WHAT YOU HAVE TO DO> Transcribe the lines in the records below, starting with the line that contains "Октябрь 13, 2014" and going on through the line that contains "gesprochen in der". Leave the pictures out of your answer.

[Text data extracted from pages]
-=-=-
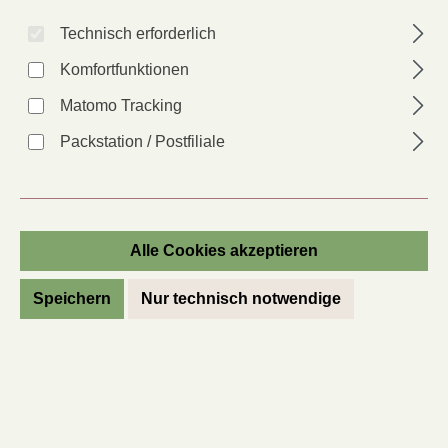
Technisch erforderlich
Komfortfunktionen
Produkte filtern
Matomo Tracking
Packstation / Postfiliale
Alle Cookies akzeptieren
Speichern
Nur technisch notwendige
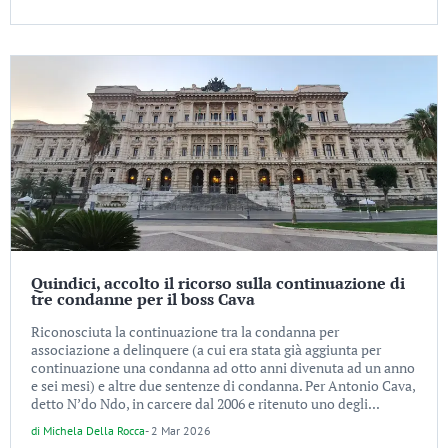
Quindici, accolto il ricorso sulla continuazione di
tre condanne per il boss Cava
Riconosciuta la continuazione tra la condanna per
associazione a delinquere (a cui era stata già aggiunta per
continuazione una condanna ad otto anni divenuta ad un anno
e sei mesi) e altre due sentenze di condanna. Per Antonio Cava,
detto N’do Ndo, in carcere dal 2006 e ritenuto uno degli...
di
Michela Della Rocca
-
2 Mar 2026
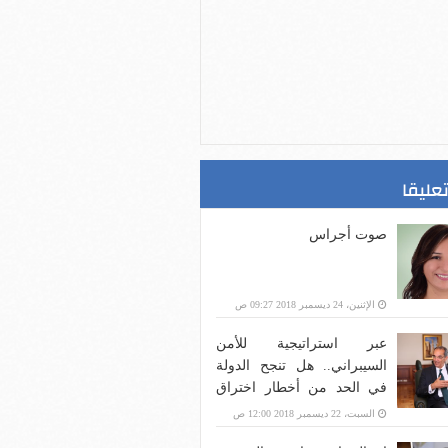
تعليقا
صوت أجراس
الإثنين، 24 ديسمبر 2018 09:27 ص
عبر استراتيجية للأمن
السيبراني.. هل تنجح الدولة
في الحد من أخطار اختراق
بنية الاتصالات؟
السبت، 22 ديسمبر 2018 12:00 ص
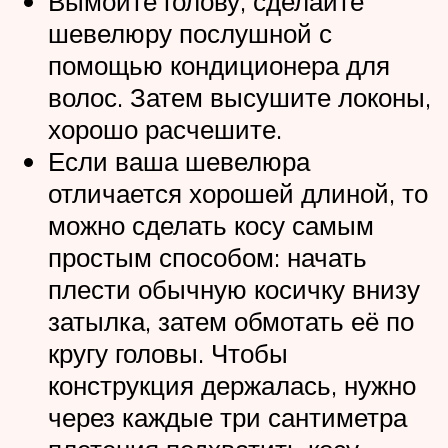
Вымойте голову, сделайте
шевелюру послушной с
помощью кондиционера для
волос. Затем высушите локоны,
хорошо расчешите.
Если ваша шевелюра
отличается хорошей длиной, то
можно сделать косу самым
простым способом: начать
плести обычную косичку внизу
затылка, затем обмотать её по
кругу головы. Чтобы
конструкция держалась, нужно
через каждые три сантиметра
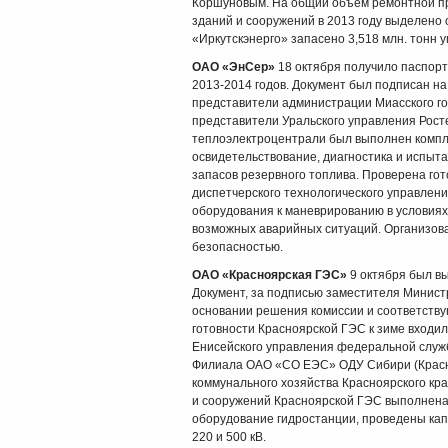
Коршуновым. На общий объём ремонтной про
зданий и сооружений в 2013 году выделено 
«Иркутскэнерго» запасено 3,518 млн. тонн уг
ОАО «ЭнСер»
18 октября получило паспорт
2013-2014 годов. Документ был подписан н
представители администрации Миасского гор
представители Уральского управления Росте
теплоэлектроцентрали был выполнен компле
освидетельствование, диагностика и испыт
запасов резервного топлива. Проверена гото
диспетчерского технологического управлени
оборудования к маневрированию в условиях
возможных аварийных ситуаций. Организов
безопасностью.
ОАО «Красноярская ГЭС»
9 октября был вы
Документ, за подписью заместителя Минист
основании решения комиссии и соответствую
готовности Красноярской ГЭС к зиме входи
Енисейского управления федеральной служб
Филиала ОАО «СО ЕЭС» ОДУ Сибири (Красно
коммунального хозяйства Красноярского кр
и сооружений Красноярской ГЭС выполнена 
оборудование гидростанции, проведены кап
220 и 500 кВ.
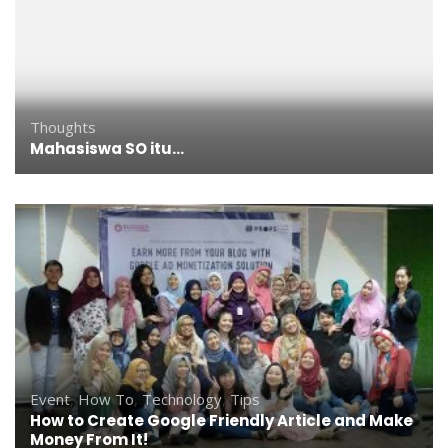
Thoughts
Mahasiswa SO itu…
Event
,
How To
,
Technology
,
Tips
How to Create Google Friendly Article and Make
Money From It!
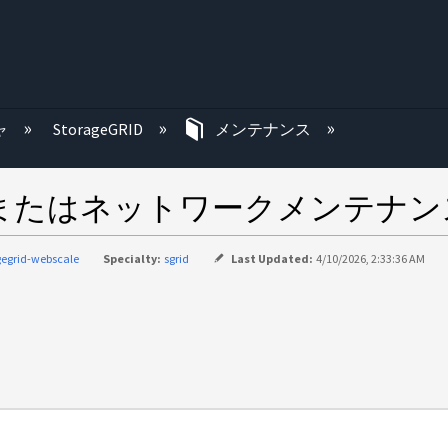
む
ャ
StorageGRID
メンテナンス
の再起動またはネットワークメンテ
gegrid-webscale
Specialty:
sgrid
Last Updated:
4/10/2026, 2:33:36 AM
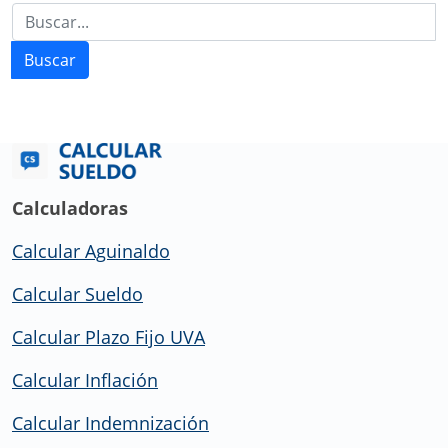
Buscar
Calculadoras
Calcular Aguinaldo
Calcular Sueldo
Calcular Plazo Fijo UVA
Calcular Inflación
Calcular Indemnización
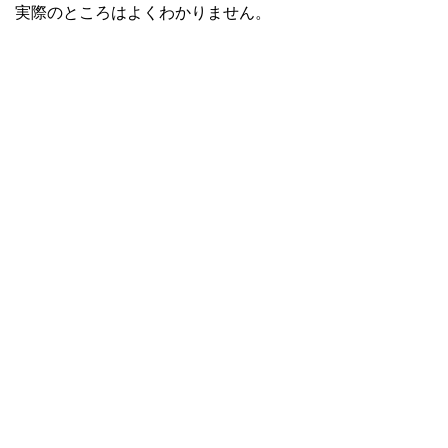
実際のところはよくわかりません。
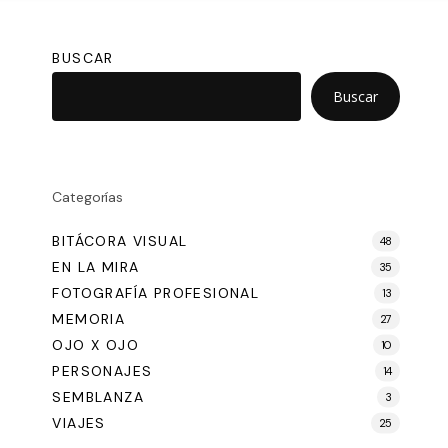
BUSCAR
Buscar
Categorías
BITÁCORA VISUAL
48
EN LA MIRA
35
FOTOGRAFÍA PROFESIONAL
13
MEMORIA
27
OJO X OJO
10
PERSONAJES
14
SEMBLANZA
3
VIAJES
25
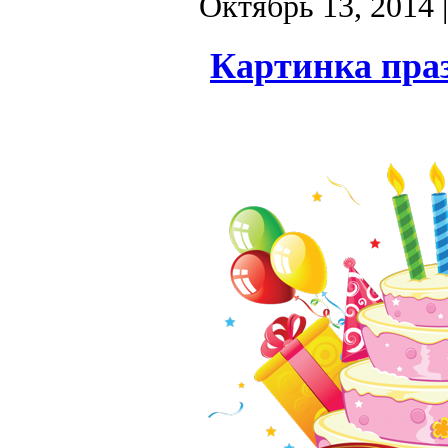
Октябрь 13, 2014
Картинка пра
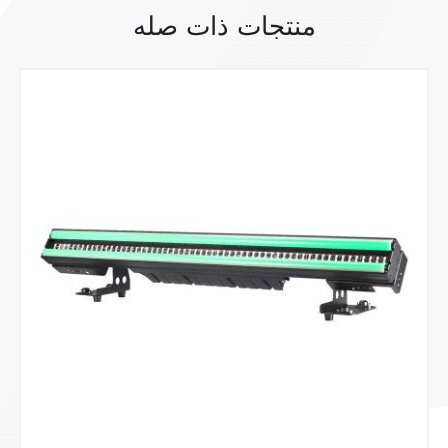
منتجات ذات صله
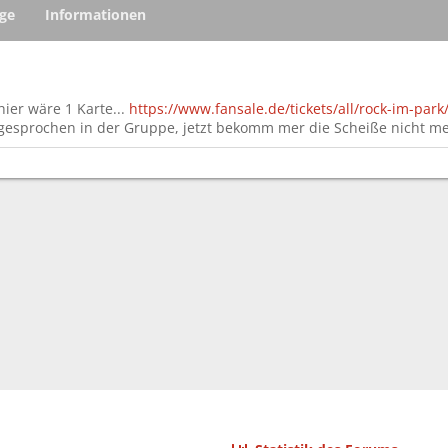
äge
Informationen
hier wäre 1 Karte...
https://www.fansale.de/tickets/all/rock-im-pa
gesprochen in der Gruppe, jetzt bekomm mer die Scheiße nicht me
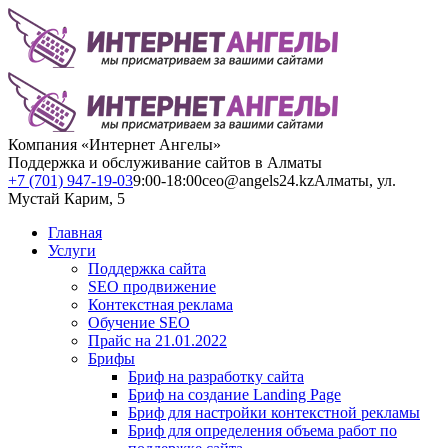
Компания «Интернет Ангелы»
Поддержка и обслуживание сайтов в Алматы
+7 (701) 947-19-03
9:00-18:00
ceo@angels24.kz
Алматы, ул.
Мустай Карим, 5
Главная
Услуги
Поддержка сайта
SEO продвижение
Контекстная реклама
Обучение SEO
Прайс на 21.01.2022
Брифы
Бриф на разработку сайта
Бриф на создание Landing Page
Бриф для настройки контекстной рекламы
Бриф для определения объема работ по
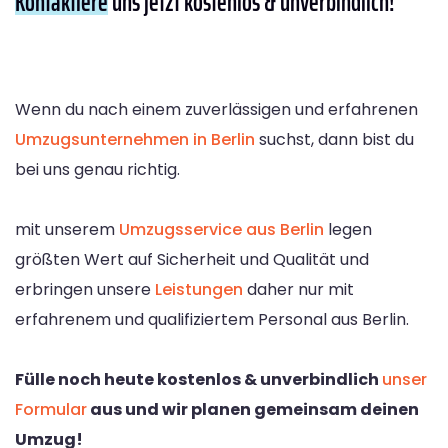
Kontaktiere
uns jetzt kostenlos & unverbindlich!
Wenn du nach einem zuverlässigen und erfahrenen
Umzugsunternehmen in Berlin
suchst, dann bist du
bei uns genau richtig.
mit unserem
Umzugsservice aus Berlin
legen
größten Wert auf Sicherheit und Qualität und
erbringen unsere
Leistungen
daher nur mit
erfahrenem und qualifiziertem Personal aus Berlin.
Fülle noch heute kostenlos & unverbindlich
unser
Formular
aus und wir planen gemeinsam deinen
Umzug!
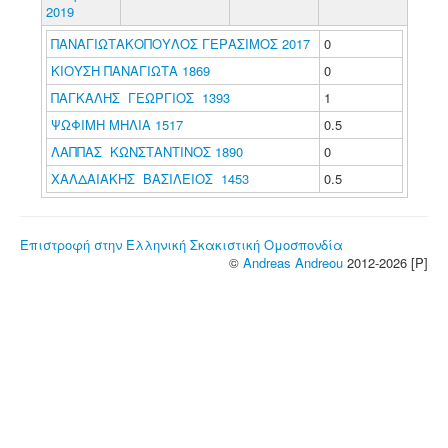
2019
ΠΑΝΑΓΙΩΤΑΚΟΠΟΥΛΟΣ ΓΕΡΑΣΙΜΟΣ 2017
0
ΚΙΟΥΣΗ ΠΑΝΑΓΙΩΤΑ 1869
0
ΠΑΓΚΑΛΗΣ ΓΕΩΡΓΙΟΣ 1393
1
ΨΩΦΙΜΗ ΜΗΛΙΑ 1517
0.5
ΛΑΠΠΑΣ ΚΩΝΣΤΑΝΤΙΝΟΣ 1890
0
ΧΑΛΔΑΙΑΚΗΣ ΒΑΣΙΛΕΙΟΣ 1453
0.5
Επιστροφή στην Ελληνική Σκακιστική Ομοσπονδία
©
Andreas Andreou
2012-2026 [P]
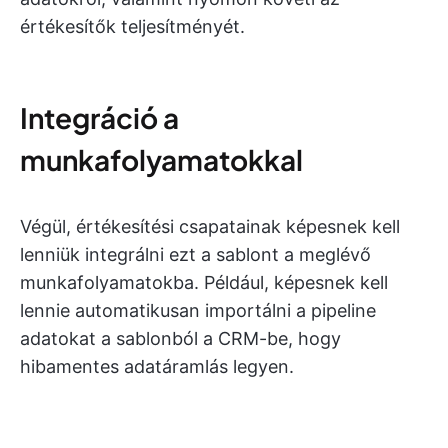
értékesítők teljesítményét.
Integráció a
munkafolyamatokkal
Végül, értékesítési csapatainak képesnek kell
lenniük integrálni ezt a sablont a meglévő
munkafolyamatokba. Például, képesnek kell
lennie automatikusan importálni a pipeline
adatokat a sablonból a CRM-be, hogy
hibamentes adatáramlás legyen.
-=-=-
RESPONSE>
Октябрь 13, 2014
Картинка пра
منتجات ذات صله
äge
Informationen
hier wäre 1 Karte...
https://www.fansale.de/tickets/all/rock-im-pa
gesprochen in der Gruppe, jetzt bekomm mer die Scheiße nicht me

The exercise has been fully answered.